En la esclerosis múltiple, el sistema defensivo del organismo ataca las vainas de mielina de las neuronas.

Los autoanticuerpos, dirigidos contra un canal de potasio que se halla en la membrana de las células de la glía, aparecen casi exclusivamente en los casos de esclerosis múltiple. Este biomarcador podría facilitar el diagnóstico precoz de la enfermedad.

Los medicamentos recién registrados, que se administran vía oral y no mediante inyecciones, abren una esperanza de mejora en el tratamiento.

«Hace cerca de cinco meses me diagnosticaron un síndrome clínico aislado. Dentro de dos semanas debo acudir a una revisión por resonancia magnética.

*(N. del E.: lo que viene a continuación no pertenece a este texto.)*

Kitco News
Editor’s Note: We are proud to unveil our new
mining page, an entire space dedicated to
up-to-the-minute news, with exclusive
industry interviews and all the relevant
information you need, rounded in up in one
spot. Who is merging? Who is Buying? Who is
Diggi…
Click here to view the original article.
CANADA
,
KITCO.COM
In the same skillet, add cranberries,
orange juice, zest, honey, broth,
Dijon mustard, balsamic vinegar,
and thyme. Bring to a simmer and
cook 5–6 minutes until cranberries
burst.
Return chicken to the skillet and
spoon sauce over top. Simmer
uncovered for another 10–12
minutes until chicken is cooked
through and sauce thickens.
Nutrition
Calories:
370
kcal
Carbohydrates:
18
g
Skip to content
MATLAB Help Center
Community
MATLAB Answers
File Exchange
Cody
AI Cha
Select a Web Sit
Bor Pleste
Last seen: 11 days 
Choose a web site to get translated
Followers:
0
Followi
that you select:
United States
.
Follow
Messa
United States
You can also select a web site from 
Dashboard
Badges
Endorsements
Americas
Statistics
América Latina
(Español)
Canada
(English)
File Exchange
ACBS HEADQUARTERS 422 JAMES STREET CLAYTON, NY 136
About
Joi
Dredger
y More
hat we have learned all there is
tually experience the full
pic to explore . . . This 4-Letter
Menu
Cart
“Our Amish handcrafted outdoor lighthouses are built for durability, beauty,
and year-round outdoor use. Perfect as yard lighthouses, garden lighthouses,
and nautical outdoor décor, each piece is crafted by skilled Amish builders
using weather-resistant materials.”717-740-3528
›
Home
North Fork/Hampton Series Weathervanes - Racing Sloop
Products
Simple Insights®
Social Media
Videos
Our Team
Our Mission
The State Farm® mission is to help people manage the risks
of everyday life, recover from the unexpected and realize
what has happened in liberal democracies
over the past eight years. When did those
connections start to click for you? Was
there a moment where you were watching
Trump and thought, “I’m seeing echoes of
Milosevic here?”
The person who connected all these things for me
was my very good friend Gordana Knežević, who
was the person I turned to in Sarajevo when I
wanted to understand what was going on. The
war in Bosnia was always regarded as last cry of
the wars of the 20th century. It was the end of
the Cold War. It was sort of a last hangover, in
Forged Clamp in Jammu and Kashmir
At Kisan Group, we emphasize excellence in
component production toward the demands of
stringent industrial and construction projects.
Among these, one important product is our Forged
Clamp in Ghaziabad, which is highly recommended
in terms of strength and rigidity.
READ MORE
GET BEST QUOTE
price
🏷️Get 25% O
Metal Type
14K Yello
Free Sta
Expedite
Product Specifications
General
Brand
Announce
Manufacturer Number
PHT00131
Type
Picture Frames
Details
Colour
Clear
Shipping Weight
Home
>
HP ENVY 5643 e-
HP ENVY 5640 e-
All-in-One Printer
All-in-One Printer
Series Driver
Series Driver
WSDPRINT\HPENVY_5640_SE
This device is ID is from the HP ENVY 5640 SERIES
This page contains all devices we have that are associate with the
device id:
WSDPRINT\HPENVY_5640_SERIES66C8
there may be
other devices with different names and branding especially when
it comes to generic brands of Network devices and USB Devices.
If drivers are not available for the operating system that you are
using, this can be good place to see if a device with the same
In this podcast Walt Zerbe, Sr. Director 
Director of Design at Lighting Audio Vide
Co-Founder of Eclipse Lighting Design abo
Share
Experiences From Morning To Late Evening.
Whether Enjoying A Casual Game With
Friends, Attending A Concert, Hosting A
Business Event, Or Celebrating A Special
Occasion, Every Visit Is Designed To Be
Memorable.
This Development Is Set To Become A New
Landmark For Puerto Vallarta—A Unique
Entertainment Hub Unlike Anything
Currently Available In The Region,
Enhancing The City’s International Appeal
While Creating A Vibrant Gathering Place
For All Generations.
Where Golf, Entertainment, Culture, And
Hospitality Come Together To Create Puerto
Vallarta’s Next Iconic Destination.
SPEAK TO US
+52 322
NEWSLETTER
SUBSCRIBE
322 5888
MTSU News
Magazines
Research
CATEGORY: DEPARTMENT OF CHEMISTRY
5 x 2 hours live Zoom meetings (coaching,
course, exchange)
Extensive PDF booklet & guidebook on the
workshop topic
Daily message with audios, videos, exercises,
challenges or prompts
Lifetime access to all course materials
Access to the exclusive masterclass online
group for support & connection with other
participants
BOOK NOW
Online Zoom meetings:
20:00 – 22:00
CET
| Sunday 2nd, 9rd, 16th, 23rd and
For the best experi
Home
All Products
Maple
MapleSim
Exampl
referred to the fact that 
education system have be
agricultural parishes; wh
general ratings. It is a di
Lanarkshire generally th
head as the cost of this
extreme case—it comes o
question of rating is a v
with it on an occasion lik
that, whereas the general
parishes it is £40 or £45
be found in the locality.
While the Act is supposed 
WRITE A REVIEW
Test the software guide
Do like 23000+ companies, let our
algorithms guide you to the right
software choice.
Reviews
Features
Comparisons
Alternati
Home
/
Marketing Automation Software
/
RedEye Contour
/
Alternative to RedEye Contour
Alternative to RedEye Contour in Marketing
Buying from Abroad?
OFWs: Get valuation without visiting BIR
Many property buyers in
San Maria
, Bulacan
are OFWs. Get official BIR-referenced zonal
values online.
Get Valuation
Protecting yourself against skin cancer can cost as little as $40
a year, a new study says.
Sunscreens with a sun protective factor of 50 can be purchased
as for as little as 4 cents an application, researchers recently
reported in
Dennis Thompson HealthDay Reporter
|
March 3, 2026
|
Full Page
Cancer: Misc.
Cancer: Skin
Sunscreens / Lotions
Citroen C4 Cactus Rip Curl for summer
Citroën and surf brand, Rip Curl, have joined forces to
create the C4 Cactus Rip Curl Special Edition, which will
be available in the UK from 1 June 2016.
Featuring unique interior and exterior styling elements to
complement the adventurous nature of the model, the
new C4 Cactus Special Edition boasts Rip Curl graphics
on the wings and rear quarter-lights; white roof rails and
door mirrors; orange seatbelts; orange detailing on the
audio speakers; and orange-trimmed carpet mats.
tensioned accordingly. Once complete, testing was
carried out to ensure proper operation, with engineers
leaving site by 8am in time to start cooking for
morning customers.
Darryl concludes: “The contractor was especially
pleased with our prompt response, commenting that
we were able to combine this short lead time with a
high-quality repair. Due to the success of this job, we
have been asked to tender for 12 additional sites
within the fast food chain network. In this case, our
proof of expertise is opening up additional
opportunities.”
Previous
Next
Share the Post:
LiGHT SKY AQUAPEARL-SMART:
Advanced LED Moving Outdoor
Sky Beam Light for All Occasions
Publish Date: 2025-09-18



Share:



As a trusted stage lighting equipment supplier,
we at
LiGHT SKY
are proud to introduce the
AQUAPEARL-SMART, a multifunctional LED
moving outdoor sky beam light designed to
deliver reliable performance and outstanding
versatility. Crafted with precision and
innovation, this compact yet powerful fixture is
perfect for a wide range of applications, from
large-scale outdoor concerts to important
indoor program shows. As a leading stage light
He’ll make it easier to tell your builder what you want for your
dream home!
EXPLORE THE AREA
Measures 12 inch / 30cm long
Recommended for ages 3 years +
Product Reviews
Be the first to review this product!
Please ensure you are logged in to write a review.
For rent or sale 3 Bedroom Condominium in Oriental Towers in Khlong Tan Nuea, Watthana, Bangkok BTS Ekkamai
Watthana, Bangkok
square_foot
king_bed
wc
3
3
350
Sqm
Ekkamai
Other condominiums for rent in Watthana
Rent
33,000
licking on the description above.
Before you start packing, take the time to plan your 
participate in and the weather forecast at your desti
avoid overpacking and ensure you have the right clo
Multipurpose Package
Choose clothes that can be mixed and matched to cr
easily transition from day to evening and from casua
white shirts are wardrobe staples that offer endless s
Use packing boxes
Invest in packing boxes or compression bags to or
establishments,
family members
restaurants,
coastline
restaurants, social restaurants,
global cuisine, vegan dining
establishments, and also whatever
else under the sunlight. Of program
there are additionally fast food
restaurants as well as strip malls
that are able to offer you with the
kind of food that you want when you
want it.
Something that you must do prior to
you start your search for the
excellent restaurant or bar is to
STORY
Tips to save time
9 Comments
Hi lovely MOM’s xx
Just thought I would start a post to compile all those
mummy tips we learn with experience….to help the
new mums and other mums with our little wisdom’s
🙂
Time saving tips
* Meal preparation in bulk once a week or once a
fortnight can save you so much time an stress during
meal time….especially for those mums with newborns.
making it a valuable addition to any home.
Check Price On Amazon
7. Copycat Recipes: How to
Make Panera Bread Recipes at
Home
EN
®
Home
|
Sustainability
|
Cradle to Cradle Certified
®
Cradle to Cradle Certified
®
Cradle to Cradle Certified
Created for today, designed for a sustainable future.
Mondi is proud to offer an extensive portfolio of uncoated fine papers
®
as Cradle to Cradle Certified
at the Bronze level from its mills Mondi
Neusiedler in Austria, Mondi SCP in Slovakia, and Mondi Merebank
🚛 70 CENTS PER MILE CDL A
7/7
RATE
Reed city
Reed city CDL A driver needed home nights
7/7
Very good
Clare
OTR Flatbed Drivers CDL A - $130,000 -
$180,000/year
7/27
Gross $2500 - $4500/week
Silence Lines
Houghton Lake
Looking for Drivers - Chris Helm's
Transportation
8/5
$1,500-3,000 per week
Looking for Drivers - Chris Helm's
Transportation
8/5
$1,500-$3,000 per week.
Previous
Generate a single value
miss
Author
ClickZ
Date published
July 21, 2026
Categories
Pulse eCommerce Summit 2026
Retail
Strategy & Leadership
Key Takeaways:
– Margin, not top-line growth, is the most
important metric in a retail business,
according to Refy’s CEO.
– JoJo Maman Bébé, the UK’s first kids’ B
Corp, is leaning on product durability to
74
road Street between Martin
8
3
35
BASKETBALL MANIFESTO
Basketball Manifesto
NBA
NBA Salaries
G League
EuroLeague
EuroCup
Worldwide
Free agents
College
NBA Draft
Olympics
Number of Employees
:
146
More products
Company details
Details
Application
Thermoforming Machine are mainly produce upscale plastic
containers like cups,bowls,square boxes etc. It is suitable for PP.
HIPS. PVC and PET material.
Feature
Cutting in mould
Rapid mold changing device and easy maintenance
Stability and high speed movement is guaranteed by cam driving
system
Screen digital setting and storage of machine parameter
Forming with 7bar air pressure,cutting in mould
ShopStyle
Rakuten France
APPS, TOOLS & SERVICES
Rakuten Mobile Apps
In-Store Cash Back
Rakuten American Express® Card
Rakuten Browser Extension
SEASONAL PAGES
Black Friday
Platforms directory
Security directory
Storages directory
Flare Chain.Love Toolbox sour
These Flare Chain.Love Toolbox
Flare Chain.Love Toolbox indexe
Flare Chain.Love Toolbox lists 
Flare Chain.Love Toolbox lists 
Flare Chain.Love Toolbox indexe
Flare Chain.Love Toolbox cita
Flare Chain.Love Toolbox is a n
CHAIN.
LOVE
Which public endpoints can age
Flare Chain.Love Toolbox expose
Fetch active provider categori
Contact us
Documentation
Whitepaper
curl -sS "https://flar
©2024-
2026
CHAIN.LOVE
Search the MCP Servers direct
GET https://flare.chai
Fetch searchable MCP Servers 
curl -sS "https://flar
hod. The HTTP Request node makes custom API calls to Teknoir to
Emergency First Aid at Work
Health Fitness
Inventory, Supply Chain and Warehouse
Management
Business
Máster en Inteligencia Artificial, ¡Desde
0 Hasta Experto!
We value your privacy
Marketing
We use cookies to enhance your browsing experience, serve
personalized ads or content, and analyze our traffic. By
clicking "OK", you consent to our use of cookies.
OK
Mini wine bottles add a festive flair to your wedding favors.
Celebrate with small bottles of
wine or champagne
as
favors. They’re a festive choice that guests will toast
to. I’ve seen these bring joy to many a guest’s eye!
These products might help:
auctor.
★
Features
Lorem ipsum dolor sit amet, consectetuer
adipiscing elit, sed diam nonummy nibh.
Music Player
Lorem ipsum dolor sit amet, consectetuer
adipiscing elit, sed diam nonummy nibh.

Desde el diagnóstico no hago más que nadar entre dos aguas, pues ni en el trabajo ni en mi vida privada me atrevo a hablar de mis temores y expectativas. Estoy a punto de asumir la dirección de un departamento, pero no me siento nada bien. Entre otras cosas, porque no sé cómo reaccionaré ante mi jefe».

Historias como esta, extraída de un foro de pacientes en Internet, las he leído a menudo a lo largo de mis veinte años de ejercicio en neurología. Los enfermos acuden a la consulta con síntomas característicos, entre estos, trastornos visuales y sensación de entumecimiento en brazos y piernas. Acto seguido ponemos en marcha los pasos para determinar el diagnóstico del caso: se efectúa una exploración neurológica al paciente, se mide la velocidad de conducción en sus vías nerviosas centrales, se realiza una resonancia magnética (RM) y se analiza el líquido cefalorraquídeo.

La conclusión puede llamarse esclerosis múltiple (EM). Pero no siempre la diagnosis resulta tan clara. En los casos en los que no se cumplen determinados criterios (por ejemplo, la RM no muestra las alteraciones cerebrales características de la enfermedad), se habla de un síndrome clínico aislado (SCA).